══ DATA SHOWN
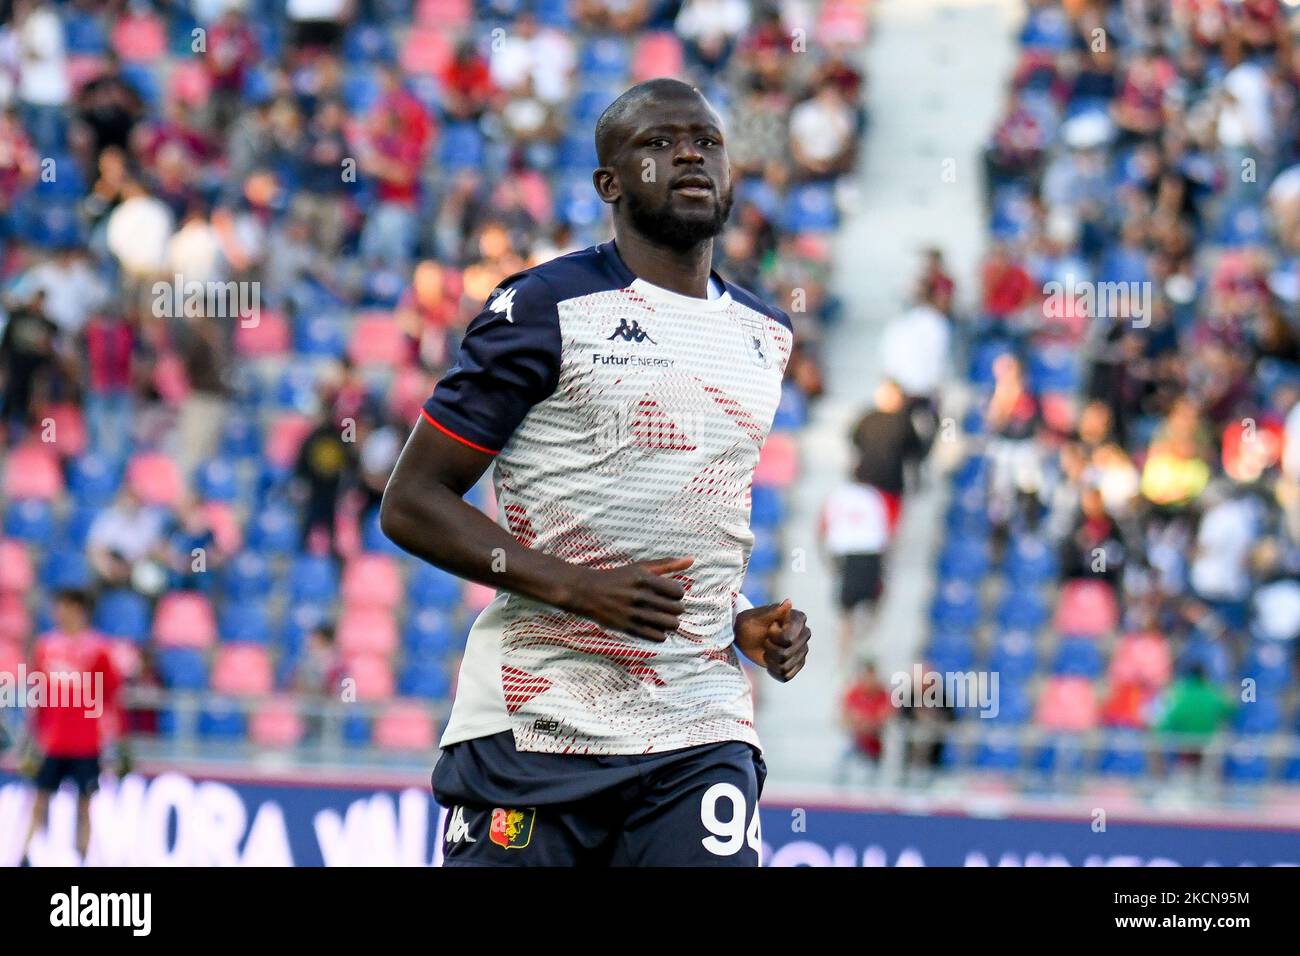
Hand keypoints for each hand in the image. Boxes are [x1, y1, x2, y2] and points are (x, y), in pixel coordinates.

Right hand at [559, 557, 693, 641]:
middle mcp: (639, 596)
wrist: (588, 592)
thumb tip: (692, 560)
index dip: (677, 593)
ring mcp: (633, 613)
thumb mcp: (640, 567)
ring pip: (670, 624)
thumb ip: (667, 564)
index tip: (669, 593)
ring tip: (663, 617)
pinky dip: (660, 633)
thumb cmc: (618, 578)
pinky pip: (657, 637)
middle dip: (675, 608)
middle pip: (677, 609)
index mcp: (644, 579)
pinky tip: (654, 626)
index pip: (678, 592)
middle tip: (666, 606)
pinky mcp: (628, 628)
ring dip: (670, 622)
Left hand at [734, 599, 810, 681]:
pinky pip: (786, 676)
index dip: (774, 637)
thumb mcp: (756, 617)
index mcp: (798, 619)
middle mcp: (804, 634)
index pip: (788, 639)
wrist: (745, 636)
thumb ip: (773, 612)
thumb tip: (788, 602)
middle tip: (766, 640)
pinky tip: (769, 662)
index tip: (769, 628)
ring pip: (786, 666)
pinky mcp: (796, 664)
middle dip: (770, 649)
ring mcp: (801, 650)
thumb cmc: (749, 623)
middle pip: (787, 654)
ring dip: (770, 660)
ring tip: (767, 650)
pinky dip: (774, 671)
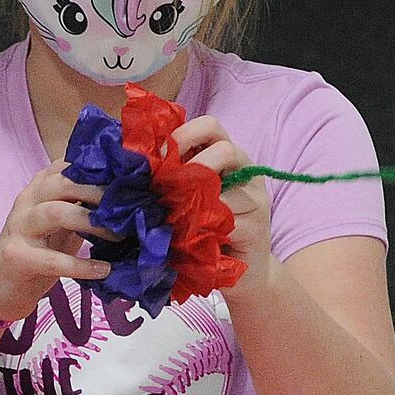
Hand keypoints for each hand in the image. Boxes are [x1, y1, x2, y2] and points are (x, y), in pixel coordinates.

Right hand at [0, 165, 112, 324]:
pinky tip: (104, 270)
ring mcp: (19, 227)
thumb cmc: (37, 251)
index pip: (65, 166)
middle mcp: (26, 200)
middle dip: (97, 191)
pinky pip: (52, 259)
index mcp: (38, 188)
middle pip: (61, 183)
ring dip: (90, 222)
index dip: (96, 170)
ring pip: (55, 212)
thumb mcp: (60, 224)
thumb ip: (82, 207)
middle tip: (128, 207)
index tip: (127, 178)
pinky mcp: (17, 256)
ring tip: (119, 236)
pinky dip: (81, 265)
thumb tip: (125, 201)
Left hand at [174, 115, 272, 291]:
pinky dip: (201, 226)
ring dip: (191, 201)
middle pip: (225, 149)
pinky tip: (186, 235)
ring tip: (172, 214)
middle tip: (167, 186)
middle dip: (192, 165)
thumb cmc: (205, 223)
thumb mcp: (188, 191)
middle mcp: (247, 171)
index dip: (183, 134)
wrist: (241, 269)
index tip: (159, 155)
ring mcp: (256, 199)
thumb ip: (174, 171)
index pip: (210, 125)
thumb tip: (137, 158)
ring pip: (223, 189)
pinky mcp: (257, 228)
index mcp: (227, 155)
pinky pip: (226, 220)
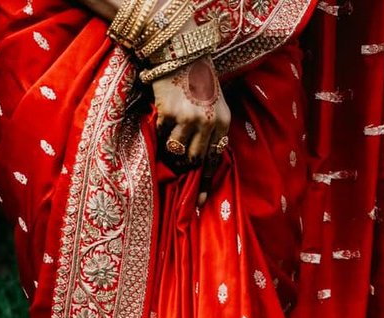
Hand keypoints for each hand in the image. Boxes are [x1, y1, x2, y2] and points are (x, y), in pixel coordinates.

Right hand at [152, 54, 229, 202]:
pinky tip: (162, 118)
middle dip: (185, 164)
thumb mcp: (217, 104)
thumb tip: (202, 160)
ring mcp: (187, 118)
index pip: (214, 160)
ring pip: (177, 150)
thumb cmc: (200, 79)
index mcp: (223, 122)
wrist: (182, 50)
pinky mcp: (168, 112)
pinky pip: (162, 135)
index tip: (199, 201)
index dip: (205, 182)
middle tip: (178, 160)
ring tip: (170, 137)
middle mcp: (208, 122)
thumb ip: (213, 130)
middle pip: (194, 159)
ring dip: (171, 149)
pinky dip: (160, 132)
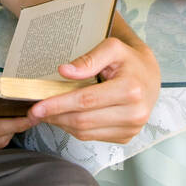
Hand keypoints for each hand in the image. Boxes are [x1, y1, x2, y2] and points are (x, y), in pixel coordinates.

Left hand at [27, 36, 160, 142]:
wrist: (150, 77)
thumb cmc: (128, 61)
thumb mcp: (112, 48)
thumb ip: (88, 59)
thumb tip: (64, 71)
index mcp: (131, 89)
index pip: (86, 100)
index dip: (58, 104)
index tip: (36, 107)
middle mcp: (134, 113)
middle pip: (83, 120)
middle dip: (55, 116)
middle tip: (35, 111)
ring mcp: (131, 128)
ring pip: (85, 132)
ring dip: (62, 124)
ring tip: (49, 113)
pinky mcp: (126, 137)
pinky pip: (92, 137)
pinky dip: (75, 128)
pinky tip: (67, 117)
════
EXERCISE INSTRUCTIONS:
Repeat the data word for word. Skip the pictures.

SOLUTION BELOW:
Hand keypoints for each hand in the image. Boxes are [x1, y1, x2, y2] and points are (x, y), in pixel coordinates.

Right hand at [559, 557, 693, 641]:
middle mcp: (639, 596)
wrist: (588, 592)
thumb tip: (692, 560)
index dip: (677, 593)
ring mcp: (633, 613)
thumb mcp: (640, 567)
ring pip: (670, 624)
thumb ip: (667, 564)
index tip: (669, 593)
ring tip: (663, 617)
pinky dip: (660, 633)
thumb cmc: (618, 578)
pinky pip: (657, 637)
middle dip: (675, 608)
middle pip: (677, 609)
index mcp: (644, 579)
pinky tip: (654, 626)
index pip: (678, 592)
middle tip: (666, 606)
pinky mcp: (628, 628)
ring dip: (670, 622)
Left hand at [734, 599, 810, 681]:
pinky pip: (786, 676)
index dip: (774, 637)
thumb mcp: (756, 617)
index mcp: (798, 619)
middle mcp: (804, 634)
index pip: (788, 639)
wrist: (745, 636)
thumb ip: (773, 612)
thumb tip: (788, 602)
middle tip: (766, 640)
pinky tip: (769, 662)
index tip: (769, 628)
ring pip: (786, 666)
pinky mcp: (796, 664)
middle dip: (770, 649)
ring mcp: (801, 650)
thumb cmc: (749, 623)
middle pip: (787, 654)
ring dip: (770, 660)
ring tip: (767, 650)
pinky dip: (774, 671)
Hand keypoints for each hand in the image. Boxes are [x1, y1, x2, y2] and points are (x, y), in pixel coordinates.

Right hand at [0, 165, 112, 324]:
pinky tip: (104, 270)
ring mcp: (19, 227)
thumb cmc: (37, 251)
index pip: (65, 166)
middle mcp: (26, 200)
middle dip: (97, 191)
pinky pip: (52, 259)
index mcp: (38, 188)
middle pip: (61, 183)
ring dip: (90, 222)
index dip: (96, 170)
ring pip: (55, 212)
thumb mcp: (60, 224)
thumb ip: (82, 207)
middle tip: (128, 207)
index tip: (127, 178)
pinky mcp: (17, 256)
ring tip: (119, 236)
pinky dip: (81, 265)
thumb tip: (125, 201)
Left hand at [174, 115, 272, 291]:
pinky dip: (201, 226)
ring dip: (191, 201)
middle pip: (225, 149)
pinky tip: (186, 235)
ring tip: (172, 214)
middle tip: (167, 186)
middle dip: (192, 165)
thumb cmc: (205, 223)
thumb mcp: (188, 191)
middle mcp: (247, 171)
index dip: (183, 134)
wrist: (241, 269)
index tip: (159, 155)
ring mcp: (256, 199)
thumb ip: (174, 171)
index pip: (210, 125)
thumb tip: (137, 158)
ring pip: (223, 189)
pinky mcp: (257, 228)
index mcp: (227, 155)
pinky pip: (226, 220)
Hand keypoints for each hand in the image. Boxes are [x1, y1, x2, y2] and points are (x, y), in pixel coordinates.

Right hand at [152, 54, 229, 202]:
pinky tip: (162, 118)
middle dip: (185, 164)
thumb mcp: (217, 104)
thumb tip: (202, 160)
ring mcp: (187, 118)
index pip: (214, 160)
ring pip: (177, 150)
thumb cmc: (200, 79)
index mcp: (223, 122)
wrist: (182, 50)
pinky mcp: (168, 112)
pinky pip: (162, 135)
index tip: (199, 201)
index dip: (205, 182)
middle tip: (178, 160)
ring tip: (170, 137)
middle mcp: (208, 122)
thumb ip: (213, 130)
middle pip: (194, 159)
ring dip: (171, 149)
pinky dip: (160, 132)
Hand keypoints for each hand in the image. Boxes are [x1, y1, x2, y2] and points are (x, y), in pixel coordinates.

Left hand at [27, 36, 160, 142]:
wrist: (150, 77)
thumb cmc: (128, 61)
thumb mcp: (112, 48)
thumb ip: (88, 59)
thumb tip: (64, 71)
index mcp: (131, 89)
index pip: (86, 100)
index dip: (58, 104)
index tip: (36, 107)
middle mcp: (134, 113)
middle pip: (83, 120)
middle dip: (55, 116)
middle tip: (35, 111)
ring mcp: (131, 128)
ring pip: (85, 132)
ring dip: (62, 124)
ring tip: (49, 113)
pinky mcp: (126, 137)
pinky pip: (92, 137)
pinky dip: (75, 128)
pinky tip: (67, 117)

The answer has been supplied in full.